[start EXTRACT]

I’ve been conflating hydrothermal vents and fields. I realized this after reading Chapter 3 of David Deamer’s Assembling Life. Most of us who study the origins of life are familiar with the hypothesis that life on Earth may have begun in submarine hydrothermal vents. The initial discovery in 1977, that life was teeming deep in the ocean bed where the water was locally hot around magma-driven minerals was a surprise! The heat and the minerals both act as energy sources (thermal and redox-chemical respectively). Since living organisms crave energy, they congregated to form a local ecosystem.
There are two types of hydrothermal vents. The first to be discovered were dubbed “black smokers” because that’s what the sulfide minerals look like under the very harsh conditions where temperatures could reach 400 Celcius. Water remains as a liquid because 2km deep in the ocean the pressure is approximately 300 atmospheres. The vent fluid is also quite acidic (pH 2-4) which can drive certain types of chemical reactions. Black smokers are transient, lasting up to a few hundred years before they collapse and reappear elsewhere along the mid-ocean ridge where the crust is thinner and underlying magma can break through.

[end EXTRACT]

### WHAT THE TASK ASKS
Reproduce part of the hydrothermal vents passage word for word. Begin with the words "I’ve been conflating" and stop after "a local ecosystem.".

[start DATASET]

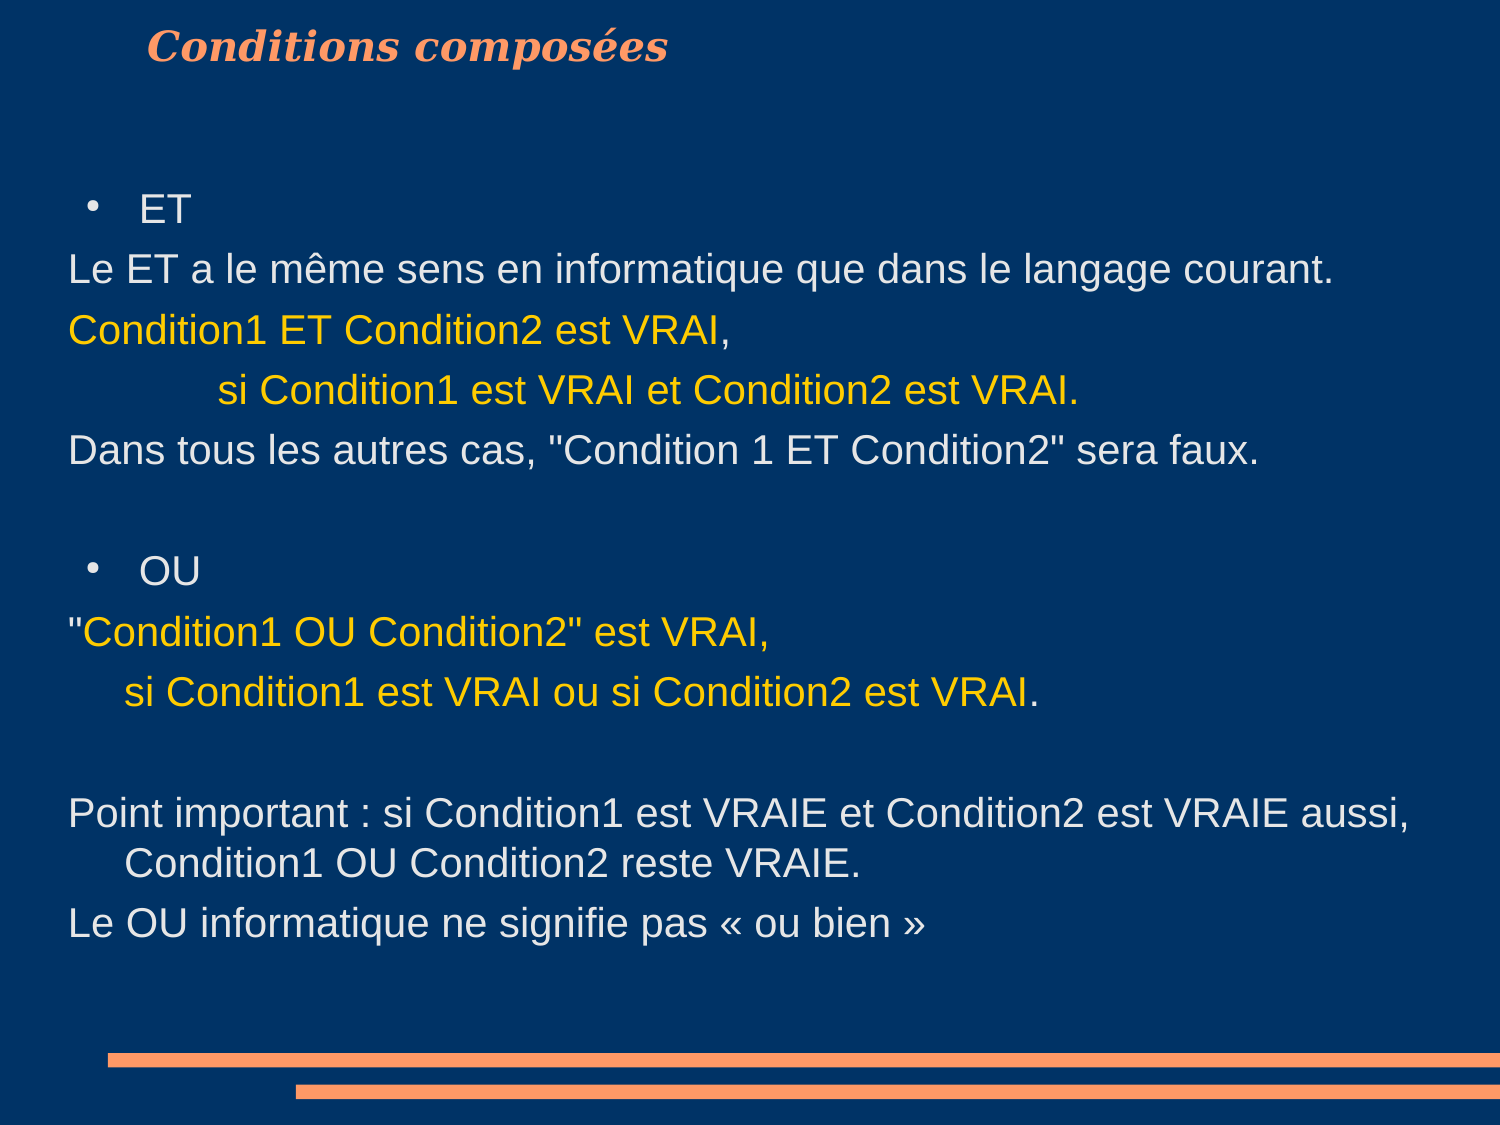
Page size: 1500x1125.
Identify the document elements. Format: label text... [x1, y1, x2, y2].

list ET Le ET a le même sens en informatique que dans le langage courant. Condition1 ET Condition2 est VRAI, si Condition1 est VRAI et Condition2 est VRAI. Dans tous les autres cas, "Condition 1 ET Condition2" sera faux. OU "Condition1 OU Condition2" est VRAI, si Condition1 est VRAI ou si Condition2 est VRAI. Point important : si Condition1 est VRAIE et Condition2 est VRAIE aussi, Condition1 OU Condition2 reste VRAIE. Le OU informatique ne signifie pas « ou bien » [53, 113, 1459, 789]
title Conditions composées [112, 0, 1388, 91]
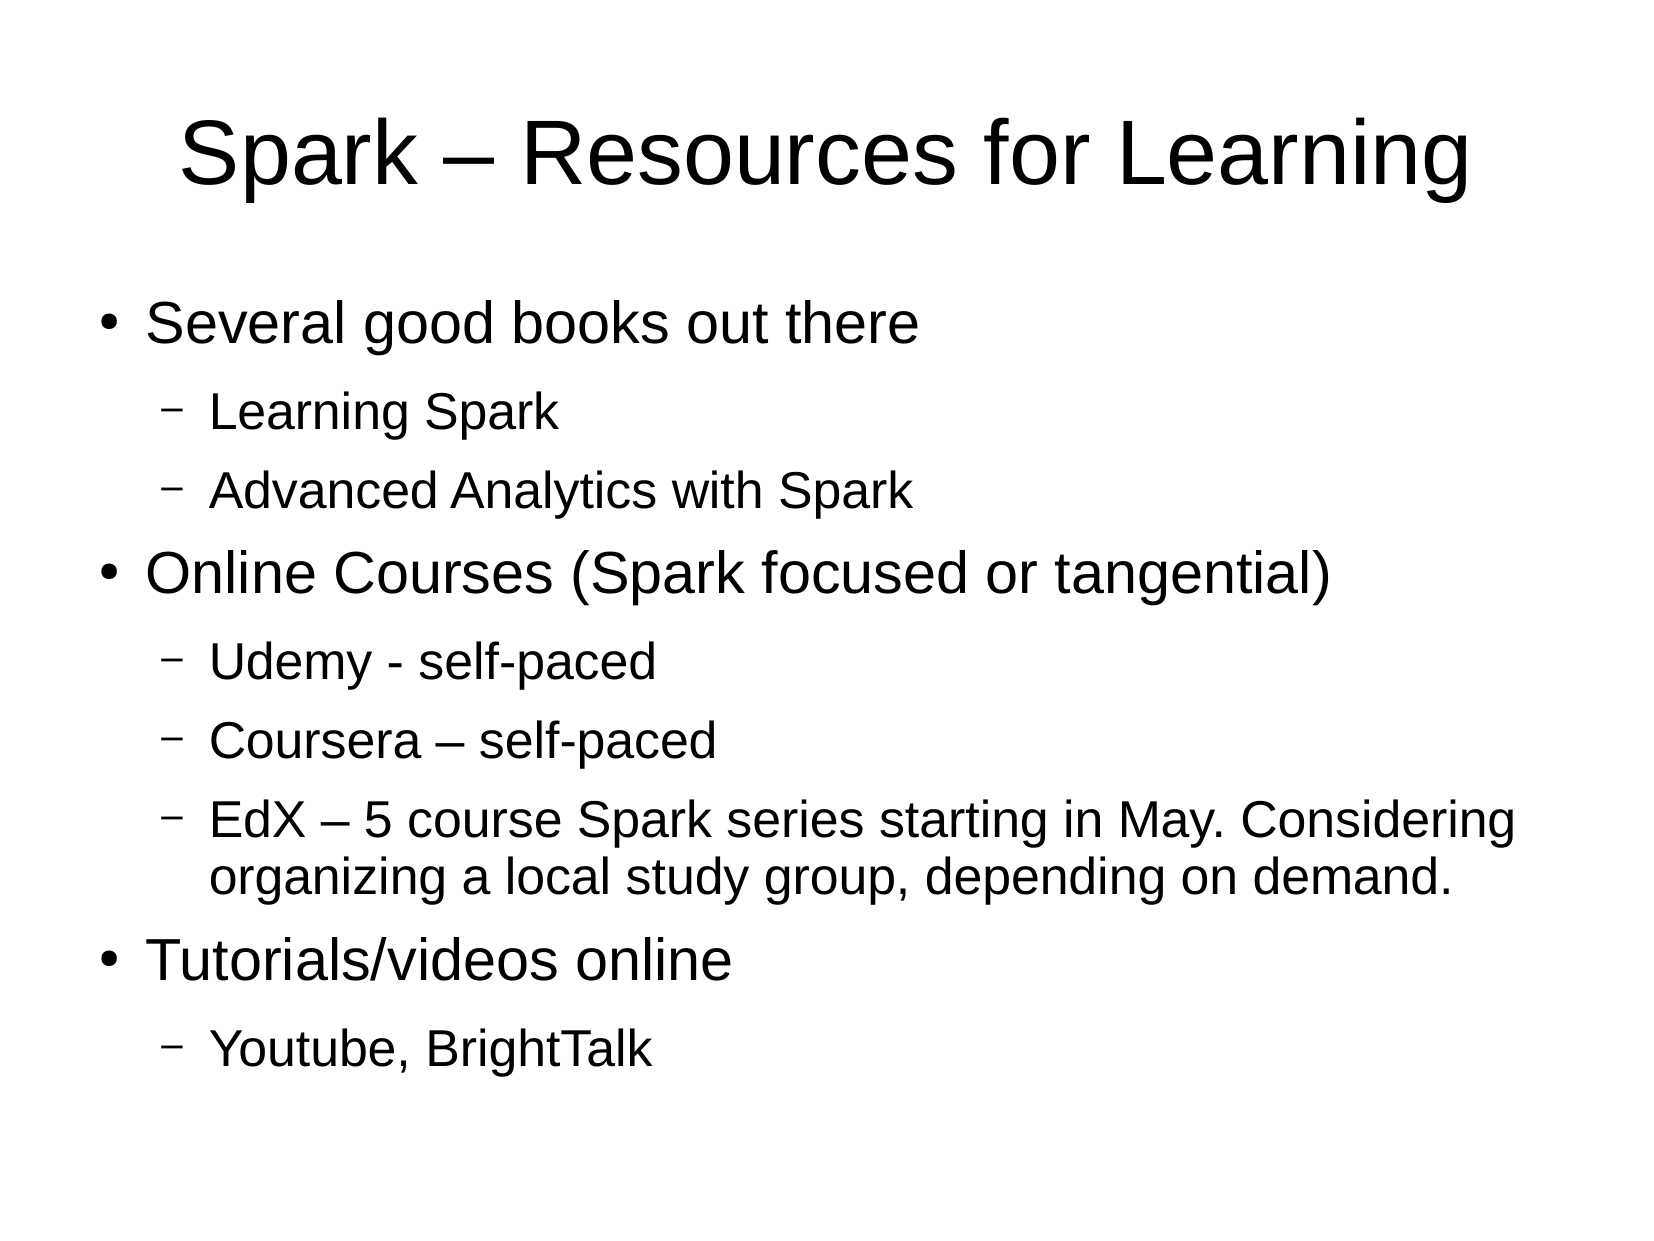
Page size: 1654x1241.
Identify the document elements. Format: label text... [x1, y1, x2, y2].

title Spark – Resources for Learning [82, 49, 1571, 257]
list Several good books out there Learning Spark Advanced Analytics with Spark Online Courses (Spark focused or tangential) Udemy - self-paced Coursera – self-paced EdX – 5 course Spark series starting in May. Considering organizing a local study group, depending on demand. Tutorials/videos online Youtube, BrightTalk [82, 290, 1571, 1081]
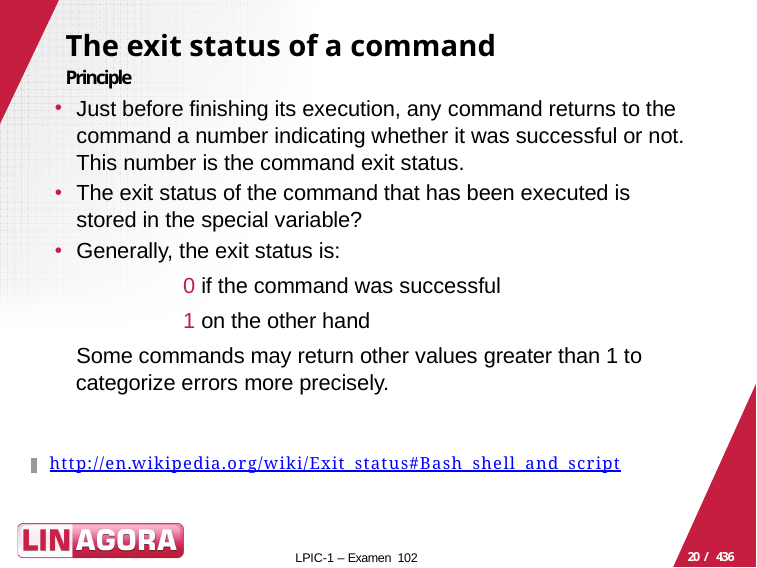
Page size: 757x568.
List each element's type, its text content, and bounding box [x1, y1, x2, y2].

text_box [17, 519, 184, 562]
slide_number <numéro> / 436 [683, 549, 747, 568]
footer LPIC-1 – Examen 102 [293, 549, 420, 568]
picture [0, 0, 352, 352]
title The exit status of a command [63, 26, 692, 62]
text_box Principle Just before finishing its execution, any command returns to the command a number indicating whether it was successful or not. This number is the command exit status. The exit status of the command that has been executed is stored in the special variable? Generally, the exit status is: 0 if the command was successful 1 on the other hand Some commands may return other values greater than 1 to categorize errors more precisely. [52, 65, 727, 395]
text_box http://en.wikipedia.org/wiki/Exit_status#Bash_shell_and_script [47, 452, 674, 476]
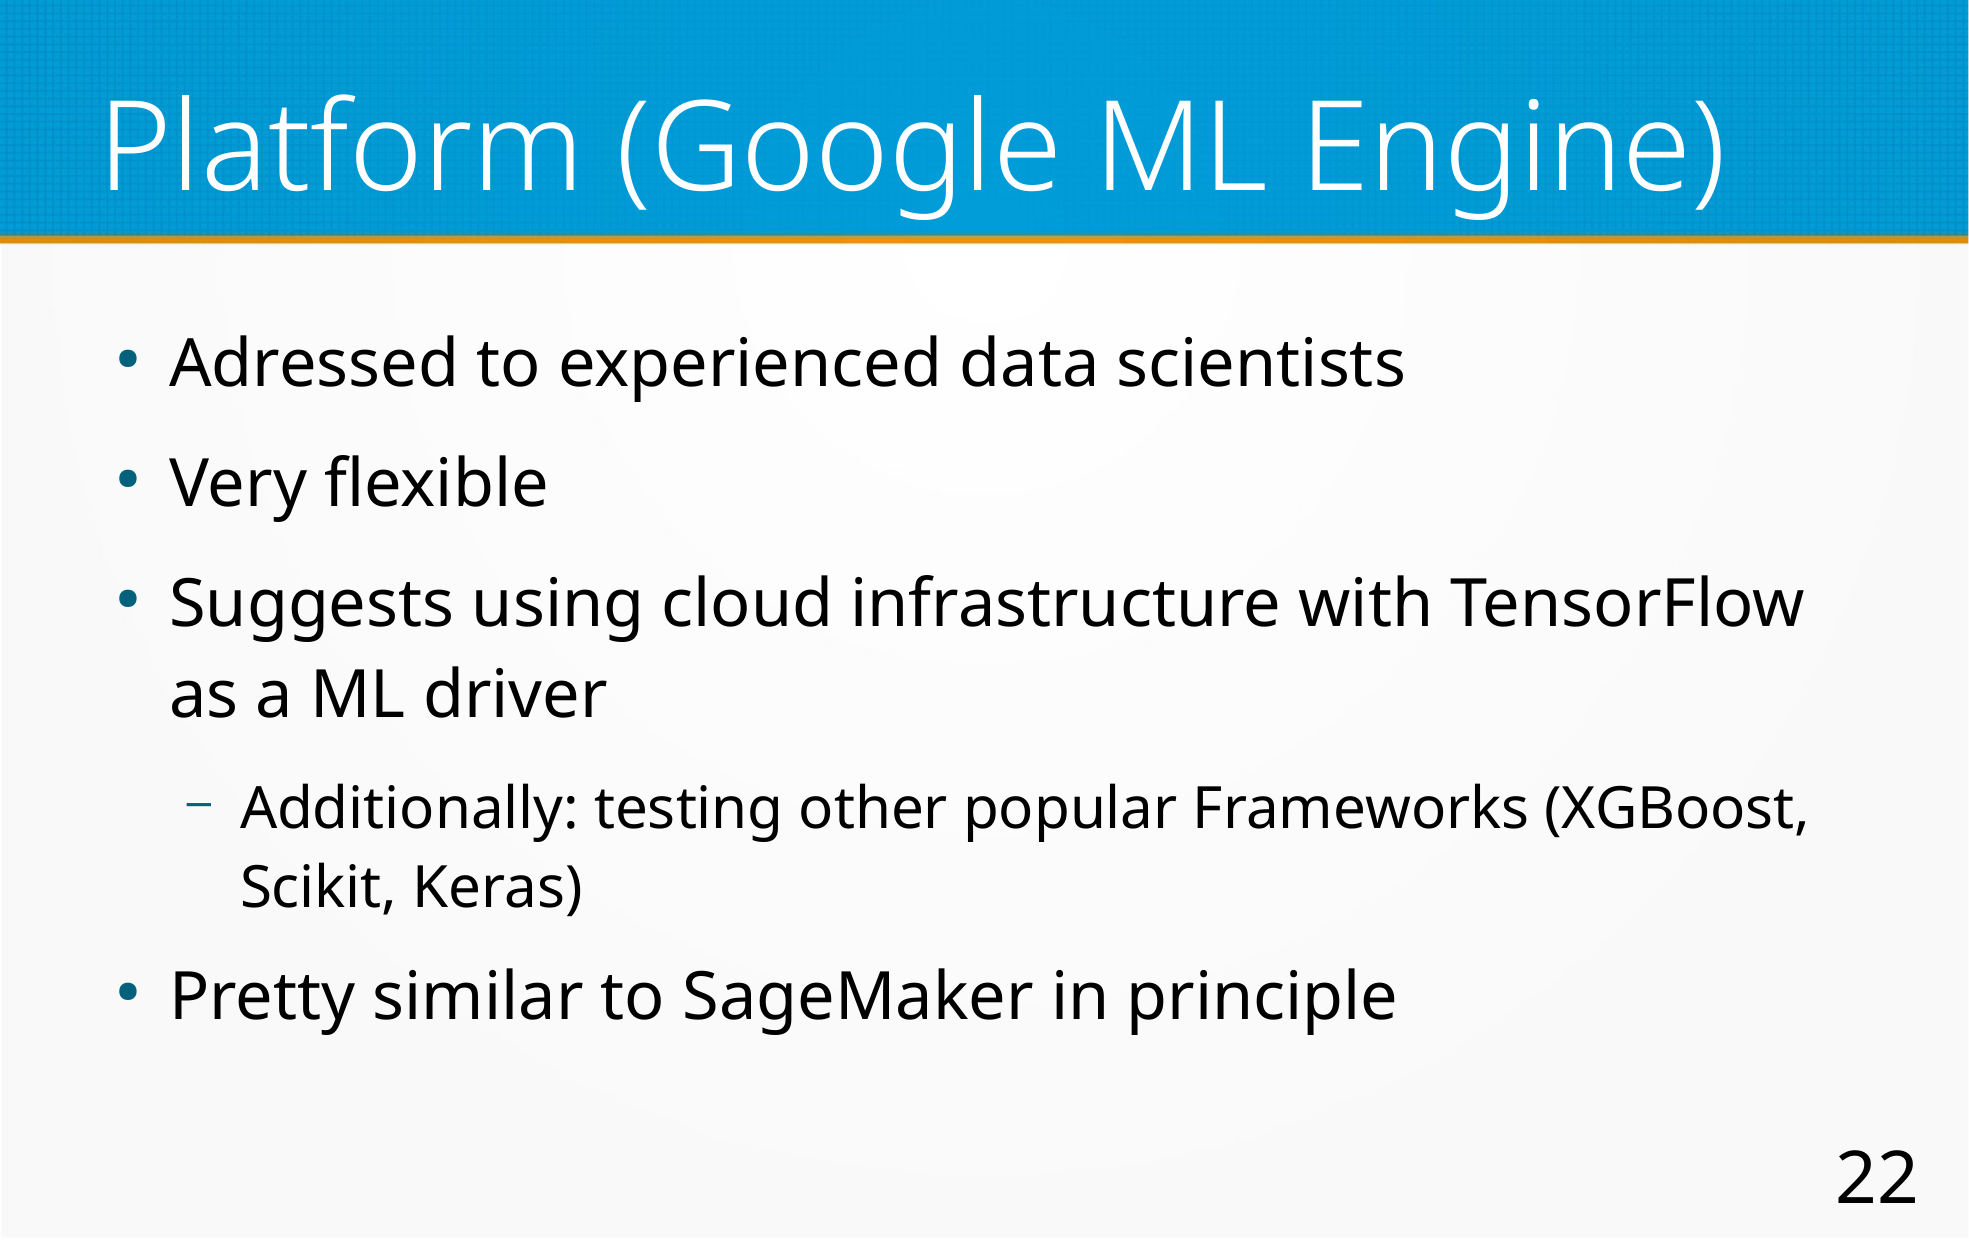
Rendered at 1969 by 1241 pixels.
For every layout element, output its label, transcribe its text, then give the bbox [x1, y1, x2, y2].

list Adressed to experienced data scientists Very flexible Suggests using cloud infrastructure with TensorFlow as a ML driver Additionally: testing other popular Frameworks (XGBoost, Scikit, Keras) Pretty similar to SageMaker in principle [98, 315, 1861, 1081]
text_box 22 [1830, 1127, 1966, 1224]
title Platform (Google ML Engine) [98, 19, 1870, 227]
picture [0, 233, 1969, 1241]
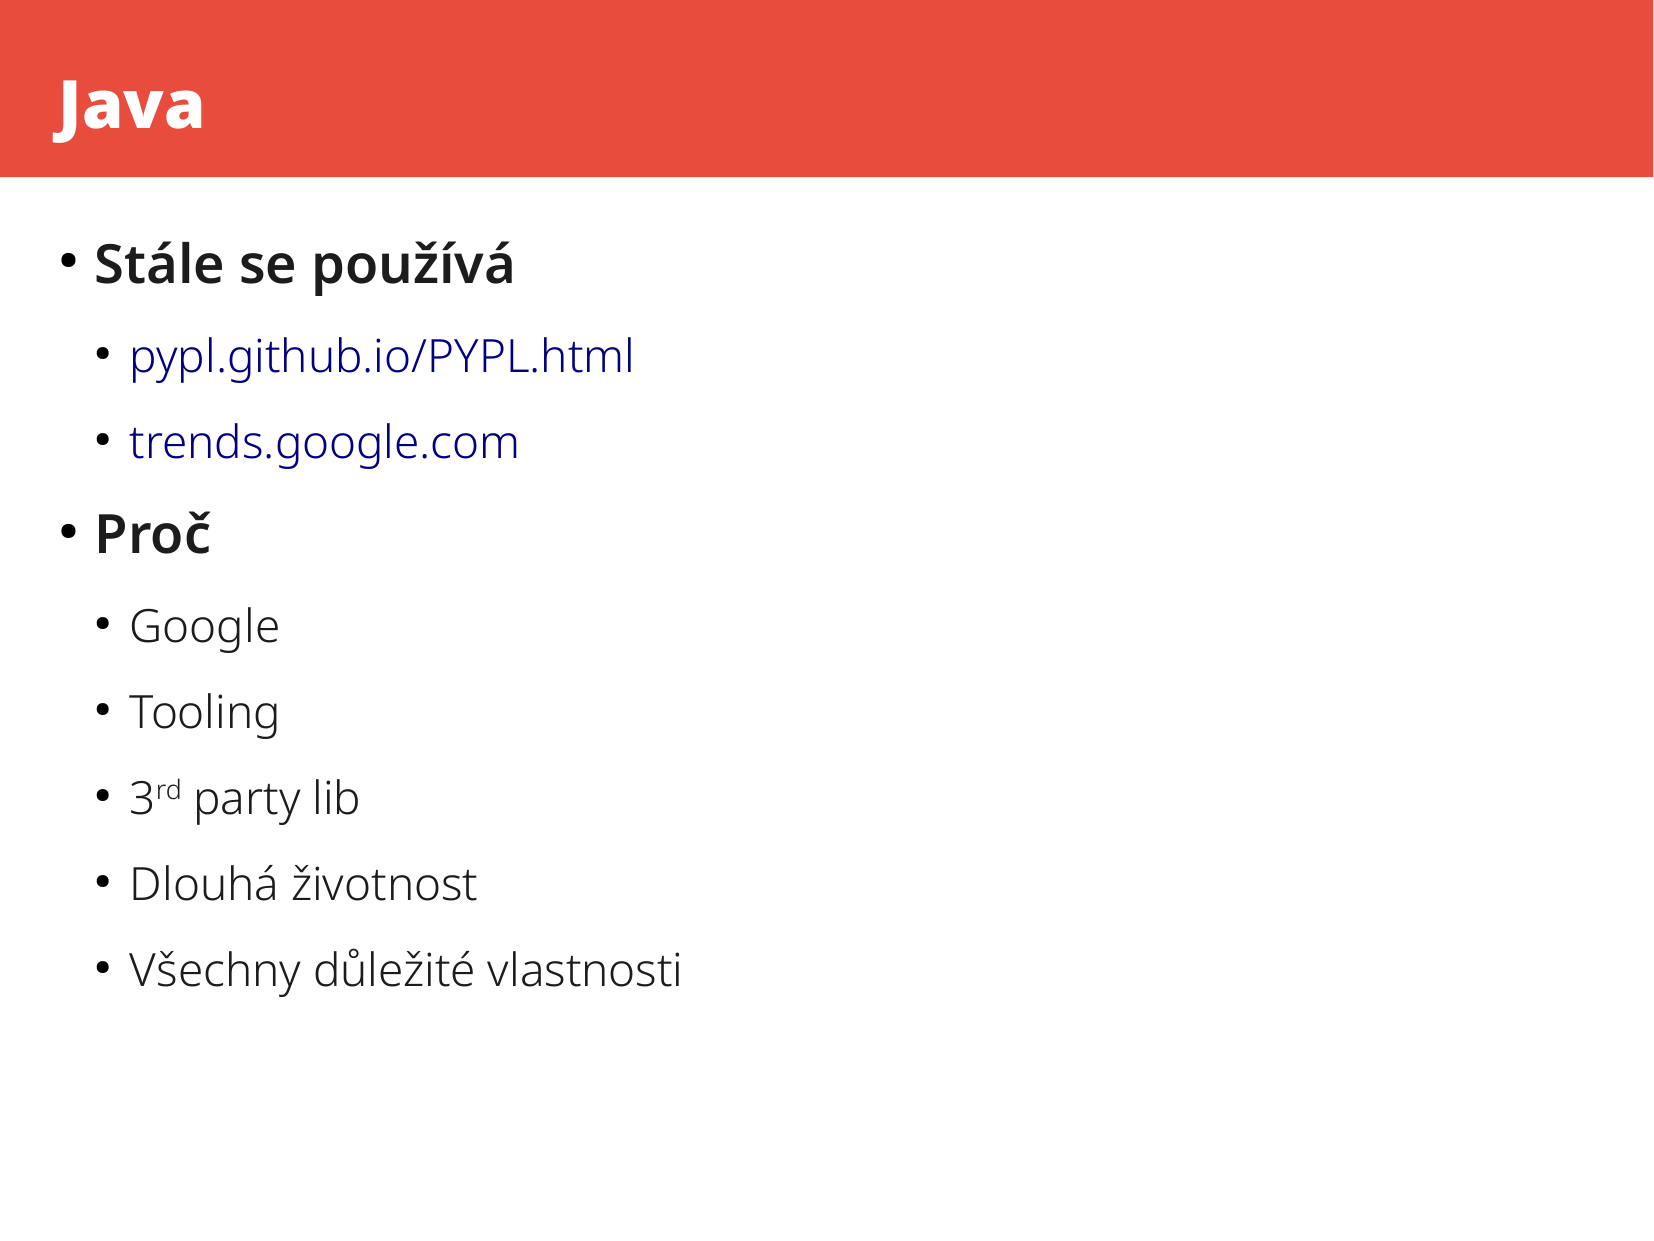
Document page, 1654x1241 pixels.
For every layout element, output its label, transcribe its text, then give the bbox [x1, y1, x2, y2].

[end DATASET]

### OUTPUT OF THE TASK
I’ve been conflating hydrothermal vents and fields. I realized this after reading Chapter 3 of David Deamer’s Assembling Life. Most of us who study the origins of life are familiar with the hypothesis that life on Earth may have begun in submarine hydrothermal vents. The initial discovery in 1977, that life was teeming deep in the ocean bed where the water was locally hot around magma-driven minerals was a surprise! The heat and the minerals both act as energy sources (thermal and redox-chemical respectively). Since living organisms crave energy, they congregated to form a local ecosystem.